After I bought the Surface I had a bit of a now what period. I switched to Chrome from Safari so I could keep my browser in sync between my Mac and my Surface, and I mostly used the Surface around the house for random web browsing. It was not, though, a good computer for doing work on. It was a mistake to buy the lowest spec version of the Surface, and that meant I couldn’t run Hyper-V to use Docker on it, and in turn couldn’t do work on it.

About a month after I bought the Surface I decided, as an experiment, to try programming for work for a day on it. Well, not technically on it, but on a Linux server I would set up and SSH into. I went with Arch Linux (because I had been trying everything else new so might as well add one more thing to the mix) and set it up at Linode after a little comparison shopping. I did most of the setup on a Sunday and that next day plugged the Surface into my monitor, SSHed into the new dev server, and got to work.

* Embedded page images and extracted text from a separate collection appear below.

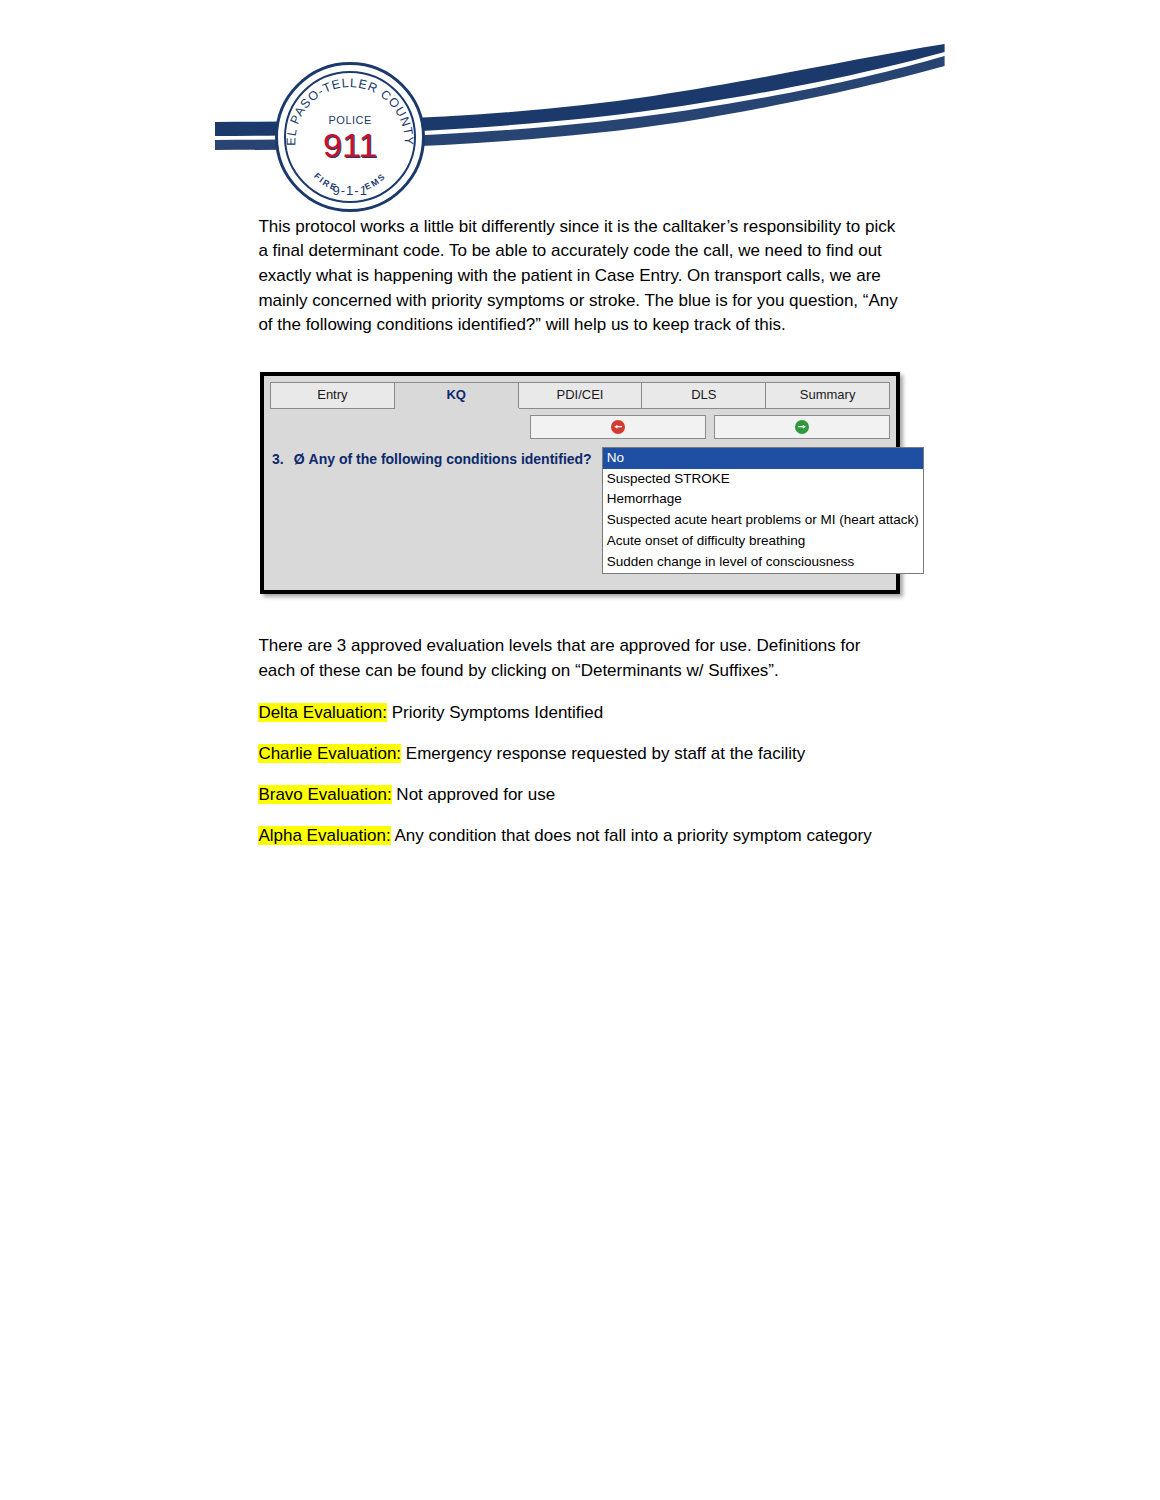EL PASO-TELLER COUNTY FIRE EMS
POLICE
911
9-1-1
This protocol works a little bit differently since it is the calltaker’s responsibility to pick a final determinant code. To be able to accurately code the call, we need to find out exactly what is happening with the patient in Case Entry. On transport calls, we are mainly concerned with priority symptoms or stroke. The blue is for you question, “Any of the following conditions identified?” will help us to keep track of this.
| Entry | KQ | PDI/CEI | DLS | Summary |
3.
ØAny of the following conditions identified?
No
Suspected STROKE
Hemorrhage
Suspected acute heart problems or MI (heart attack)
Acute onset of difficulty breathing
Sudden change in level of consciousness
There are 3 approved evaluation levels that are approved for use. Definitions for each of these can be found by clicking on “Determinants w/ Suffixes”.
Delta Evaluation: Priority Symptoms Identified
Charlie Evaluation: Emergency response requested by staff at the facility
Bravo Evaluation: Not approved for use
Alpha Evaluation: Any condition that does not fall into a priority symptom category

It’s been about a month since that day, and I’ve used Windows every day since. Is it amazing? Not really. Is it better than the Mac? I’d say it’s a toss up. It’s hard to beat the polish of macOS. But there are some amazing freedoms that come with running Windows, especially around hardware. While programming on the Surface Pro I really loved that I could take the keyboard off and act like it was a tiny monitor, for example. And the idea that it’s not weird that I use a normal mouse and a mechanical keyboard with it. Nobody on Windows uses the same mouse, so it’s built to handle that. Most of all I think I like the idea that while most of my day to day software has stayed the same, either in a terminal on my Linux development server or in a web browser, I’m experimenting a bit. That’s something I hadn’t done much at all since switching to my Mac back in 2006.

Two weeks after using the Surface each day for work I decided to plunge a little deeper into this new/old Windows world and build a PC. My brother and I had batted around ideas for a build for a while1, so I went for it. It cost right at $1,000 to build and outperforms my old MacBook Pro. It’s also possible to upgrade it! While it’s powerful enough to run Hyper-V, I’ve still been using my little Linux development server because it’s so easy to SSH to and so accessible from anywhere with an internet connection. It’s been a ton of fun to play games on!2

There’s very little point to this post - except a status update - and maybe some idea that it’s fun to try new things and explore new ways of working. I don’t really feel strongly that Windows is better than macOS or that there’s any reason why you should make the jump. But it has been fun for me, and I’m glad I did.

  1. You can see the build I went with on PC Partpicker. My brother ended up building almost the same thing. We’ve both liked it a lot. 

  2. I’m commondream on Battle.net if you’d like to play some Overwatch.